The Lost Princess of Oz - L. Frank Baum - Страница 1 из 171

This Book is Dedicated
To My Granddaughter
To My Readers
Some of my youthful readers are developing wonderful imaginations. This
pleases me. Imagination has brought mankind through the Dark Ages to
its present state of civilization. Imagination led Columbus to discover
America. Imagination led Franklin to discover electricity. Imagination
has given us the steam engine, the telephone, the talking-machine and
the automobile, for these things had to be dreamed of before they
became realities. So I believe that dreams--day dreams, you know, with
your eyes wide open and your brain-machinery whizzing--are likely to
lead to the betterment of the world.
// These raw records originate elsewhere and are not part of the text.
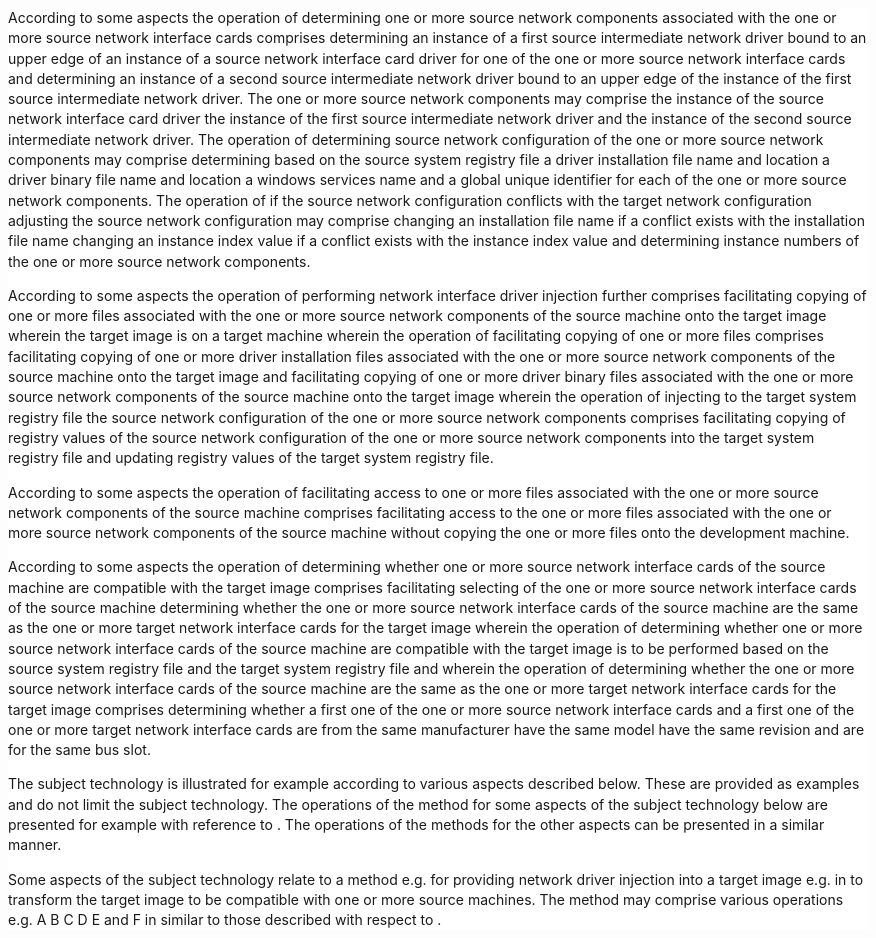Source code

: According to some aspects the operation of determining one or more source network components associated with the one or more source network interface cards comprises determining an instance of a first source intermediate network driver bound to an upper edge of an instance of a source network interface card driver for one of the one or more source network interface cards and determining an instance of a second source intermediate network driver bound to an upper edge of the instance of the first source intermediate network driver. The one or more source network components may comprise the instance of the source network interface card driver the instance of the first source intermediate network driver and the instance of the second source intermediate network driver. The operation of determining source network configuration of the one or more source network components may comprise determining based on the source system registry file a driver installation file name and location a driver binary file name and location a windows services name and a global unique identifier for each of the one or more source network components. The operation of if the source network configuration conflicts with the target network configuration adjusting the source network configuration may comprise changing an installation file name if a conflict exists with the installation file name changing an instance index value if a conflict exists with the instance index value and determining instance numbers of the one or more source network components.

According to some aspects the operation of performing network interface driver injection further comprises facilitating copying of one or more files associated with the one or more source network components of the source machine onto the target image wherein the target image is on a target machine wherein the operation of facilitating copying of one or more files comprises facilitating copying of one or more driver installation files associated with the one or more source network components of the source machine onto the target image and facilitating copying of one or more driver binary files associated with the one or more source network components of the source machine onto the target image wherein the operation of injecting to the target system registry file the source network configuration of the one or more source network components comprises facilitating copying of registry values of the source network configuration of the one or more source network components into the target system registry file and updating registry values of the target system registry file.

According to some aspects the operation of facilitating access to one or more files associated with the one or more source network components of the source machine comprises facilitating access to the one or more files associated with the one or more source network components of the source machine without copying the one or more files onto the development machine.

According to some aspects the operation of determining whether one or more source network interface cards of the source machine are compatible with the target image comprises facilitating selecting of the one or more source network interface cards of the source machine determining whether the one or more source network interface cards of the source machine are the same as the one or more target network interface cards for the target image wherein the operation of determining whether one or more source network interface cards of the source machine are compatible with the target image is to be performed based on the source system registry file and the target system registry file and wherein the operation of determining whether the one or more source network interface cards of the source machine are the same as the one or more target network interface cards for the target image comprises determining whether a first one of the one or more source network interface cards and a first one of the one or more target network interface cards are from the same manufacturer have the same model have the same revision and are for the same bus slot.

The subject technology is illustrated for example according to various aspects described below. These are provided as examples and do not limit the subject technology. The operations of the method for some aspects of the subject technology below are presented for example with reference to . The operations of the methods for the other aspects can be presented in a similar manner.

Some aspects of the subject technology relate to a method e.g. for providing network driver injection into a target image e.g. in to transform the target image to be compatible with one or more source machines. The method may comprise various operations e.g. A B C D E and F in similar to those described with respect to .
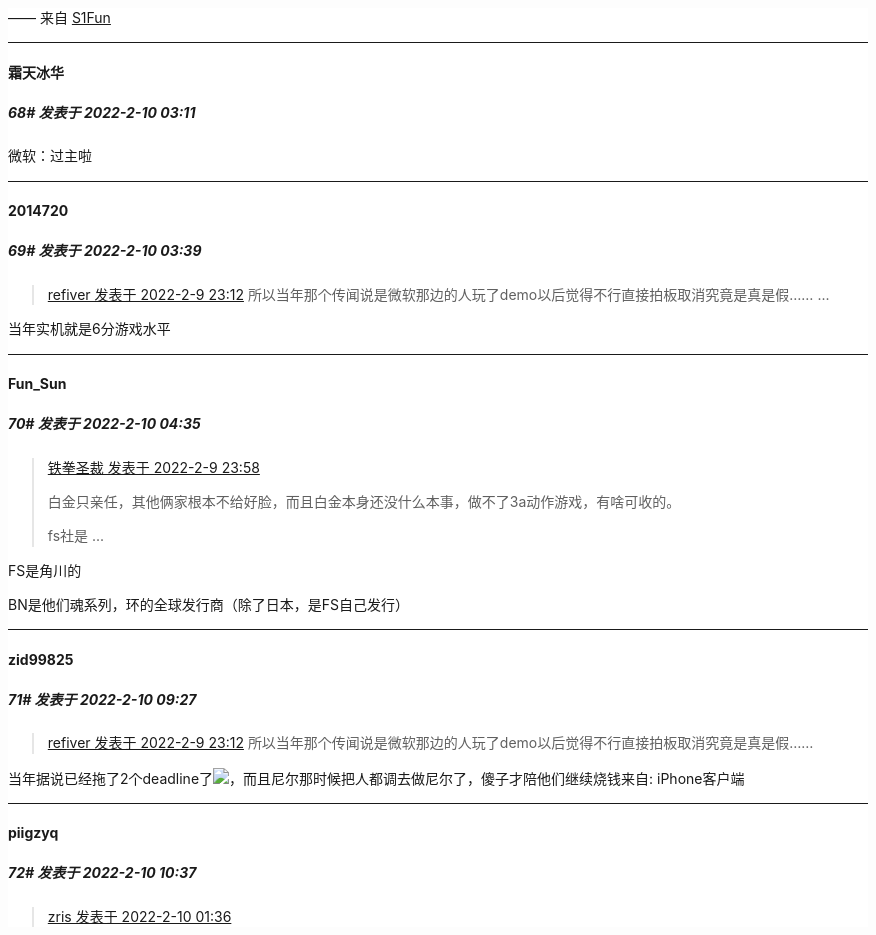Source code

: —— 来自 [S1Fun](https://s1fun.koalcat.com)



*****

####  霜天冰华  
##### 68#       发表于 2022-2-10 03:11

微软：过主啦

*****

####  2014720  
##### 69#       发表于 2022-2-10 03:39

<blockquote><a href="httphttps://bbs.saraba1st.com/2b/forum.php?mod=redirect&amp;goto=findpost&amp;pid=54611125&amp;ptid=2051432" target="_blank">refiver 发表于 2022-2-9 23:12</a>
所以当年那个传闻说是微软那边的人玩了demo以后觉得不行直接拍板取消究竟是真是假…… ...</blockquote>
当年实机就是6分游戏水平

*****

####  Fun_Sun  
##### 70#       发表于 2022-2-10 04:35

<blockquote><a href="httphttps://bbs.saraba1st.com/2b/forum.php?mod=redirect&amp;goto=findpost&amp;pid=54611667&amp;ptid=2051432" target="_blank">铁拳圣裁 发表于 2022-2-9 23:58</a>

白金只亲任，其他俩家根本不给好脸，而且白金本身还没什么本事，做不了3a动作游戏，有啥可收的。

fs社是 ...</blockquote>

FS是角川的

BN是他们魂系列，环的全球发行商（除了日本，是FS自己发行）



*****

####  zid99825  
##### 71#       发表于 2022-2-10 09:27

<blockquote><a href="httphttps://bbs.saraba1st.com/2b/forum.php?mod=redirect&amp;goto=findpost&amp;pid=54611125&amp;ptid=2051432" target="_blank"> refiver 发表于 2022-2-9 23:12</a> 所以当年那个传闻说是微软那边的人玩了demo以后觉得不行直接拍板取消究竟是真是假…… </blockquote>
当年据说已经拖了2个deadline了<img src="https://static.saraba1st.com/image/smiley/face2017/053.png" referrerpolicy="no-referrer">，而且尼尔那时候把人都调去做尼尔了，傻子才陪他们继续烧钱来自: iPhone客户端



*****

####  piigzyq  
##### 72#       发表于 2022-2-10 10:37

<blockquote><a href="httphttps://bbs.saraba1st.com/2b/forum.php?mod=redirect&amp;goto=findpost&amp;pid=54612634&amp;ptid=2051432" target="_blank">zris 发表于 2022-2-10 01:36</a>
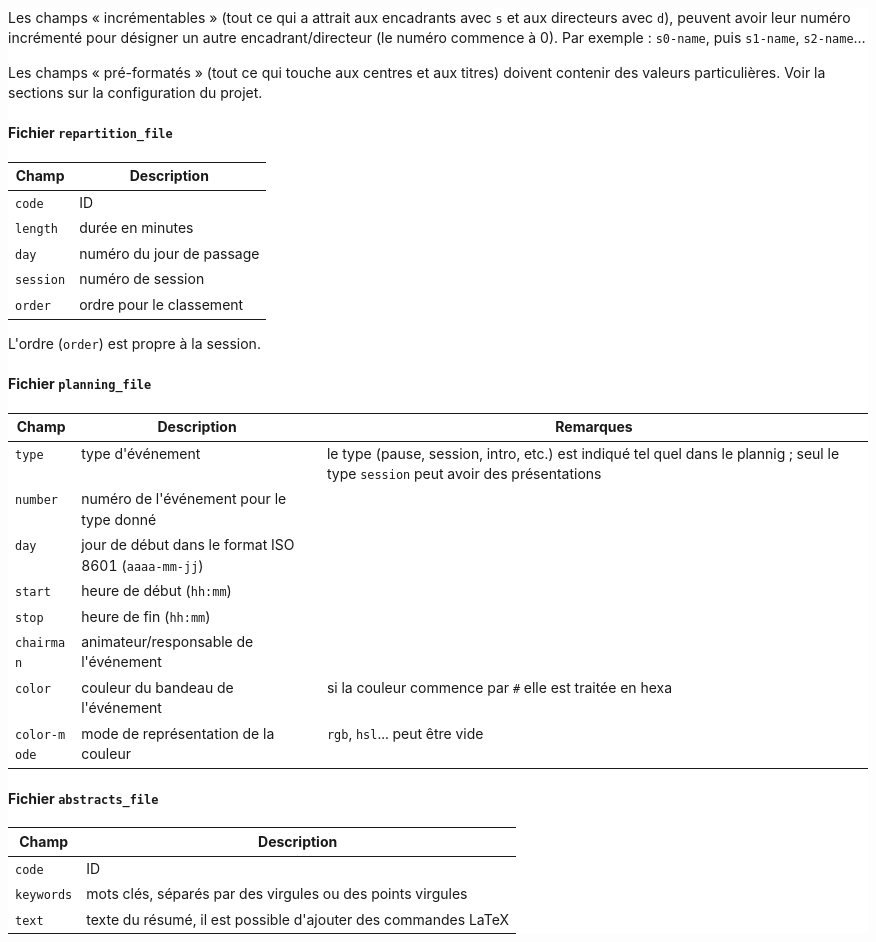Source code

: Les champs « incrémentables » (tout ce qui a attrait aux encadrants avec `s` et aux directeurs avec `d`), peuvent avoir leur numéro incrémenté pour désigner un autre encadrant/directeur (le numéro commence à 0). Par exemple : `s0-name`, puis `s1-name`, `s2-name`…

Les champs « pré-formatés » (tout ce qui touche aux centres et aux titres) doivent contenir des valeurs particulières. Voir la sections sur la configuration du projet.


#### Fichier `repartition_file`


| Champ     | Description               |
|-----------|---------------------------|
| `code`    | ID                        |
| `length`  | durée en minutes          |
| `day`     | numéro du jour de passage |
| `session` | numéro de session         |
| `order`   | ordre pour le classement  |

L'ordre (`order`) est propre à la session.


#### Fichier `planning_file`


| Champ        | Description                                          | Remarques                                                                                                                        |
|--------------|------------------------------------------------------|----------------------------------------------------------------------------------------------------------------------------------|
| `type`       | type d'événement                                     | le type (pause, session, intro, etc.) est indiqué tel quel dans le plannig ; seul le type `session` peut avoir des présentations |
| `number`     | numéro de l'événement pour le type donné             |                                                                                                                                  |
| `day`        | jour de début dans le format ISO 8601 (`aaaa-mm-jj`) |                                                                                                                                  |
| `start`      | heure de début (`hh:mm`)                             |                                                                                                                                  |
| `stop`       | heure de fin (`hh:mm`)                               |                                                                                                                                  |
| `chairman`   | animateur/responsable de l'événement                 |                                                                                                                                  |
| `color`      | couleur du bandeau de l'événement                    | si la couleur commence par `#` elle est traitée en hexa                                                                          |
| `color-mode` | mode de représentation de la couleur                 | `rgb`, `hsl`... peut être vide                                                                                                   |


#### Fichier `abstracts_file`


| Champ      | Description                                                    |
|------------|----------------------------------------------------------------|
| `code`     | ID                                                             |
| `keywords` | mots clés, séparés par des virgules ou des points virgules     |
| `text`     | texte du résumé, il est possible d'ajouter des commandes LaTeX |
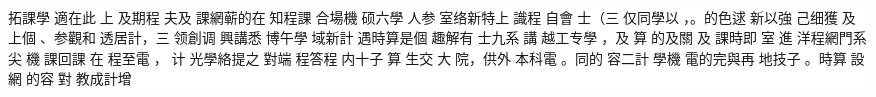 拓課學
適在此
上
及期程
夫及
課網蕲的在
知程課
合場機
硕六學
人参
室络新特上
識程
自會
士（三
仅同學以
，。的色逑
新以強
己细獲
及上個
、参觀和
透居計，三
领創调
興講悉
博午學
域新計
遇時算是個
趣解有
士九系
講
越工专學
，及
算
的及關
及
課時即
室
進
洋程網門系
尖
機
課回課
在
程至電
，
计
光學絡提之
對端
程答程
内十子
算
生交
大
院，供外
本科電
。同的
容二計
學機
電的完與再
地技子
。時算
設網
的容
對
教成計增
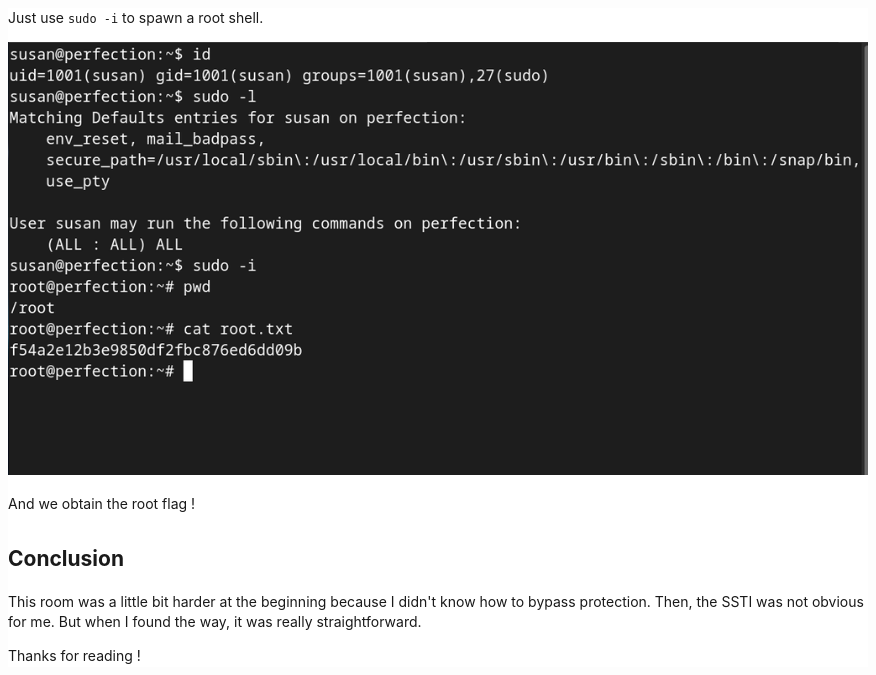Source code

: 
Just use ``sudo -i`` to spawn a root shell.

![](../assets/img/Perfection/root.png)

And we obtain the root flag !

## Conclusion

This room was a little bit harder at the beginning because I didn't know how to bypass protection. Then, the SSTI was not obvious for me. But when I found the way, it was really straightforward.

Thanks for reading !
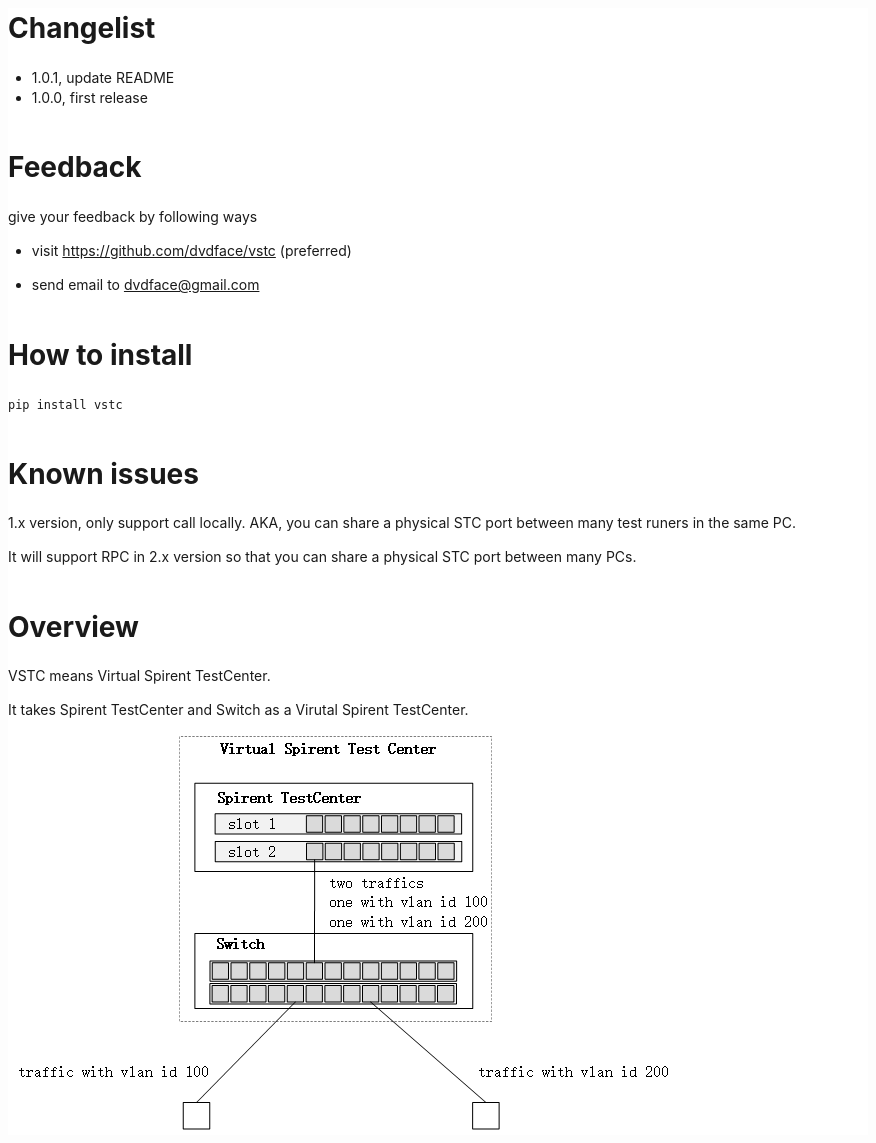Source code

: # Changelist
* 1.0.1,  update README
* 1.0.0,  first release

# Feedback

give your feedback by following ways<br/>

* visit https://github.com/dvdface/vstc (preferred)

* send email to dvdface@gmail.com
  

# How to install

`pip install vstc`

# Known issues

1.x version, only support call locally. AKA, you can share a physical STC port between many test runers in the same PC. <br/>

It will support RPC in 2.x version so that you can share a physical STC port between many PCs. <br/>

# Overview
VSTC means Virtual Spirent TestCenter.<br/>

It takes Spirent TestCenter and Switch as a Virutal Spirent TestCenter.<br/>

![image](https://github.com/dvdface/vstc/raw/master/res/Virtual%20Spirent%20TestCenter.png)<br/>
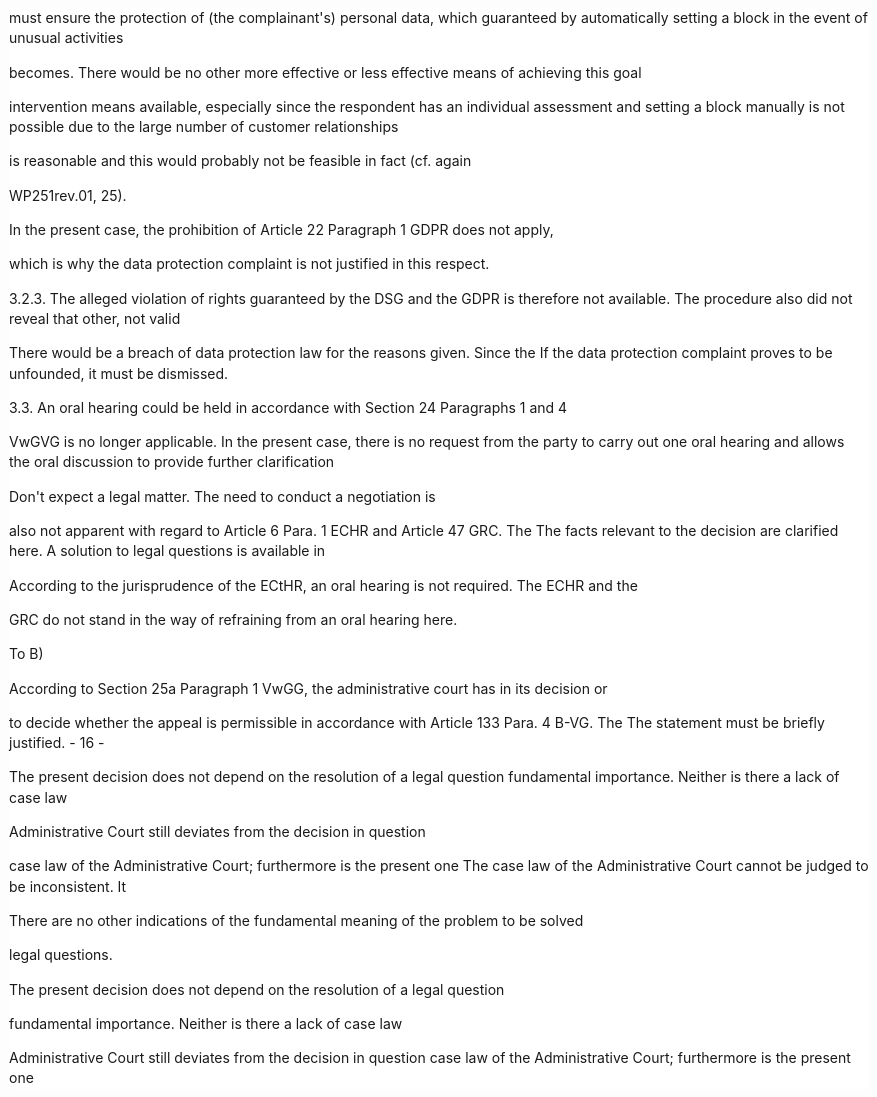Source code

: must ensure the protection of (the complainant's) personal data, which
guaranteed by automatically setting a block in the event of unusual activities

becomes. There would be no other more effective or less effective means of achieving this goal

intervention means available, especially since the respondent has an individual assessment
and setting a block manually is not possible due to the large number of customer relationships

is reasonable and this would probably not be feasible in fact (cf. again

WP251rev.01, 25).

In the present case, the prohibition of Article 22 Paragraph 1 GDPR does not apply,

which is why the data protection complaint is not justified in this respect.

3.2.3. The alleged violation of rights guaranteed by the DSG and the GDPR
is therefore not available. The procedure also did not reveal that other, not valid

There would be a breach of data protection law for the reasons given. Since the
If the data protection complaint proves to be unfounded, it must be dismissed.

3.3. An oral hearing could be held in accordance with Section 24 Paragraphs 1 and 4

VwGVG is no longer applicable. In the present case, there is no request from the party to carry out one
oral hearing and allows the oral discussion to provide further clarification

Don't expect a legal matter. The need to conduct a negotiation is

also not apparent with regard to Article 6 Para. 1 ECHR and Article 47 GRC. The
The facts relevant to the decision are clarified here. A solution to legal questions is available in

According to the jurisprudence of the ECtHR, an oral hearing is not required. The ECHR and the

GRC do not stand in the way of refraining from an oral hearing here.

To B)

According to Section 25a Paragraph 1 VwGG, the administrative court has in its decision or

to decide whether the appeal is permissible in accordance with Article 133 Para. 4 B-VG. The
The statement must be briefly justified. - 16 -

The present decision does not depend on the resolution of a legal question
fundamental importance. Neither is there a lack of case law

Administrative Court still deviates from the decision in question

case law of the Administrative Court; furthermore is the present one
The case law of the Administrative Court cannot be judged to be inconsistent. It

There are no other indications of the fundamental meaning of the problem to be solved

legal questions.

The present decision does not depend on the resolution of a legal question

fundamental importance. Neither is there a lack of case law

Administrative Court still deviates from the decision in question
case law of the Administrative Court; furthermore is the present one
The imaginative child will become
the imaginative man or woman most apt to create, to invent, and
therefore to foster civilization. A prominent educator tells me that
fairy tales are of untold value in developing imagination in the young.
I believe it.
Among the letters I receive from children are many containing
suggestions of "what to write about in the next Oz Book." Some of the
ideas advanced are mighty interesting, while others are too extravagant
to be seriously considered--even in a fairy tale. Yet I like them all,
and I must admit that the main idea in "The Lost Princess of Oz" was
suggested to me by a sweet little girl of eleven who called to see me
and to talk about the Land of Oz. Said she: "I s'pose if Ozma ever got
lost, or stolen, ev'rybody in Oz would be dreadful sorry."